Prosegue il dibattito sulle Dat: aumenta il rischio di deriva eutanasiaca

Distinzioni terminologiche: alcuni casi di fine vita

Mentre prosegue l’iter parlamentare della legge sul testamento biologico (Dat: disposizioni anticipate di trattamento) si concretizza sempre di più il rischio, come vitanews.org sta spiegando sin dall’inizio del dibattito, che dalle camere esca una legge che apra la strada, o addirittura inserisca direttamente nel nostro sistema legislativo, delle norme eutanasiache. Per comprendere la portata del rischio facciamo attenzione alla terminologia specifica: l’ eutanasia, che può essere attiva od omissiva, non è direttamente nominata nella legge sul testamento biologico. Il suicidio assistito (quello messo in pratica da due italiani in Svizzera nelle settimane scorse, tanto per capirci) è un’altra cosa ancora, da non confondere con le altre situazioni. Nel primo caso il paziente viene sottoposto ad un trattamento letale (di solito tramite l’iniezione di un farmaco) se si ha eutanasia attiva; oppure, nella sua versione passiva, si attua la sospensione di un trattamento necessario alla sopravvivenza dell’individuo (anche alimentazione o idratazione artificiale). Nel caso del suicidio assistito, invece, il paziente si somministra la sostanza letale da solo, col sostegno medico e amministrativo fornito da strutture specializzate.

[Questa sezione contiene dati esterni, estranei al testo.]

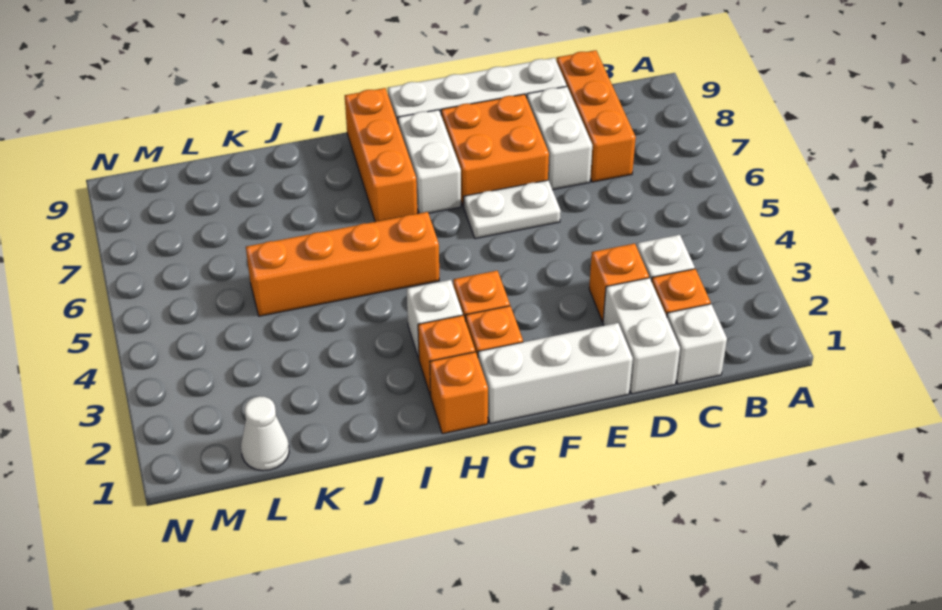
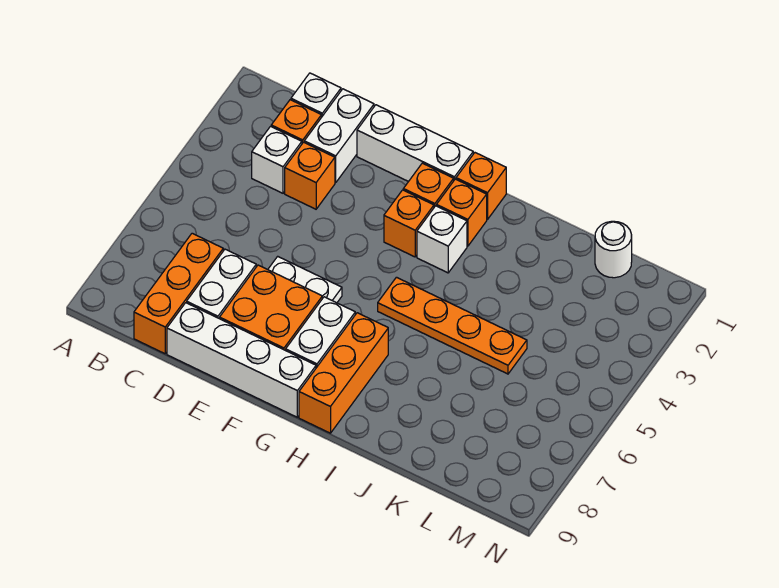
orange 1x4 brick [246,212,439,316] -> orange 1x4 plate [378,277,527,374]
white 1x1 cone [241,396,289,471] -> white 1x1 round brick [595,221,632,278]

La discussione sul testamento biologico

In teoria la legge in discussione in Italia, come detto, non prevederebbe la regolamentazione dell’eutanasia (che non viene mai nominata), e tanto meno del suicidio assistito; bensì, tra le altre cose, la possibilità per i maggiorenni di lasciare indicazioni di consenso o rifiuto di certe scelte terapeutiche, nel caso di un’eventuale impossibilità futura di autodeterminarsi da parte del soggetto. Ma è chiaro che se tra le disposizioni ci fosse, ad esempio, quella di sospendere l’alimentazione artificiale, avremmo, in base alle definizioni fornite sopra, una vera forma di eutanasia inserita nell’ordinamento. Tra l’altro- e questo è uno dei punti focali del dibatitto- per i medici non è prevista l’obiezione di coscienza, neanche se quanto disposto dal paziente lo portasse alla morte. Tra l’altro-sottolineiamolo con forza- non tutti i medici, scientia et conscientia, approvano le disposizioni: questo ne è un esempio

Gigi (MpV): non votiamo una legge che apre all’eutanasia

Così Gianluigi Gigli, deputato e presidente del Movimento per la vita, anche in ordine alla mancanza di diritto all’obiezione: «Togliere idratazione e nutrizione nei casi in cui esse siano somministrate in modo appropriato e proporzionato equivale (…) ad aver deciso di affrettare la morte di un paziente che non stava morendo. Cosa faremo dunque con l’obiezione di coscienza di Ospedali come il Policlinico Gemelli, il Bambino Gesù, l’Opera di Padre Pio, ma anche di strutture che assistono disabili come il Cottolengo? Saranno tutte messe fuori legge?». E ancora, sugli sviluppi più recenti del dibattito in corso: «Continuiamo a ritenere che (…) la sospensione di idratazione e nutrizione costituisca una richiesta di suicidio assistito o di eutanasia omissiva. Per questo è stato impossibile dare voto favorevole all’art. 1» Inoltre, ha aggiunto Gigli, è molto probabile che l’apertura all’eutanasia passiva (sospensione dell’alimentazione) funga da grimaldello per arrivare poi ad una legge successiva volta ad introdurre l’eutanasia attiva: «Alla prima applicazione, vedendo morire in modo molto disumano un paziente per denutrizione e disidratazione, sarà difficile contestare la maggiore umanità di una fiala letale».